Il y a quelques jours, le ministre de la Santé a annoncé que les Québécoises auront accès à la pilule abortive dès l’automne, et ce sans frais. Le médicament RU-486, plus simplement appelé pilule abortive ou myfegymiso (plus simple, mais pas tant que ça) permettra aux femmes qui le veulent d’interrompre une grossesse non désirée de manière non chirurgicale.
Tous les experts s’entendent pour affirmer que cette méthode efficace et sans danger permettra de donner un choix supplémentaire aux femmes et favorisera l’accessibilité à l’avortement partout aux Québec.
Santé Canada, conservatisme et contraception
Si c’est une excellente nouvelle pour la santé reproductive des Québécoises, la disponibilité tardive de cette méthode dans la province soulève plusieurs questionnements. Cette pilule est déjà accessible dans 60 pays. En Europe bien sûr, mais aussi en Chine et Russie. On peut se demander pourquoi Santé Canada a mis autant de temps à étudier l’admissibilité dudit médicament dans les pharmacies canadiennes. Ce n’est certainement pas faute de données d’études. Les Françaises ont accès à la RU-486 depuis 1988 et 51% des avortements chez les Européennes sont faits à l’aide du myfegymiso. Il s’est avéré inefficace dans seulement 1% des cas recensés, contrairement à 5% pour l’avortement chirurgical. De plus, il figure parmi la liste des médicaments approuvés par l’OMS. Suite à la demande du fabricant en 2012, il a fallu plus de deux ans et demi avant que Santé Canada l’approuve. Le délai d’approbation moyen pour les médicaments est de 18 mois, mais s’allonge à 29 mois lorsqu’on parle de contraceptifs.
Puisque le processus d’approbation et de prohibition de médicaments de Santé Canada n’est pas transparent, on ne peut que spéculer sur cette différence notable due à la nature contraceptive du produit étudié. On est également à même de se demander si l’influence des gouvernements peut faire partie de l’équation. Le gouvernement conservateur de Stephen Harper ne s’est jamais caché d’être mal à l’aise vis-à-vis cette méthode. Pas étonnant puisque c’est également sous ce gouvernement que l’on a tenté de recadrer la définition d’ « être humain » telle que présentée dans le Code criminel, qui avait comme motif mal caché d’ouvrir le débat sur l’avortement. Le médicament a été approuvé en juillet 2015, quelques semaines avant le déclenchement d’une longue campagne électorale qui annonçait un changement de gouvernement.
Au Québec
Pour sa part, le gouvernement du Québec a statué rapidement et fermement sur la disponibilité rapide et gratuite du médicament pour les Québécoises. Je n’ai pas la naïveté de croire que tous se réjouiraient de cette nouvelle.

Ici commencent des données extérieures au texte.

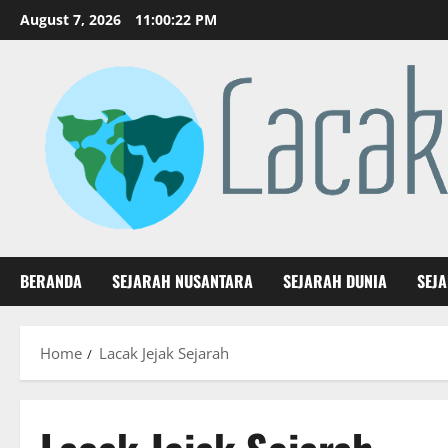
Skip
August 7, 2026
11:00:23 PM
to
content
BERANDA
SEJARAH NUSANTARA
SEJARAH DUNIA
SEJ
Home
Lacak Jejak Sejarah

Par contre, je dois avouer que je reste toujours surprise quand j’entends « certaines vont prendre ça comme on prend M&M’s». C’est une citation réelle d’une personnalité publique qui ne mérite pas d’être nommée. Néanmoins, c’est toujours ce genre de phrases insipides qu’on entend lorsqu’on parle d’avortement. Défendre l’argument qu’obtenir un service sans obstacle majeur résulte nécessairement d’une décision irréfléchie est simplement ridicule. L’accessibilité à un avortement sécuritaire et efficace et le sérieux de la réflexion derrière l’interruption de grossesse n’ont rien à voir l’un avec l’autre. Le fait qu’une femme n’aura pas à subir une intervention chirurgicale pour mettre fin à sa grossesse ne rend pas le processus léger et irréfléchi. La décision doit être prise avec autant de sérieux que pour un avortement chirurgical et le processus comprend un encadrement médical.
«Ouin pis?»
Dès qu’il est question d’avortement, on nous sort immanquablement l’histoire de « certaines filles, que personne ne connait, qui se servent de l’avortement comme d’un contraceptif ». En plus de remettre en question l’existence desdites filles dont on ne trouve trace dans aucun document sérieux, je me dis « ouin pis? ». Si quelqu’un est capable de mettre fin à des grossesses de manière chronique et que ça la laisse de glace, souhaitons-nous vraiment qu’elle soit obligée de mener à terme sa grossesse? Comme si cet enfant qui lui sera imposé et dont elle ne veut pas lui servirait de leçon. Tant pis pour les préjudices portés à l’enfant qui naîtra de cette grossesse. On lui aura appris une bonne leçon, à «cette fille».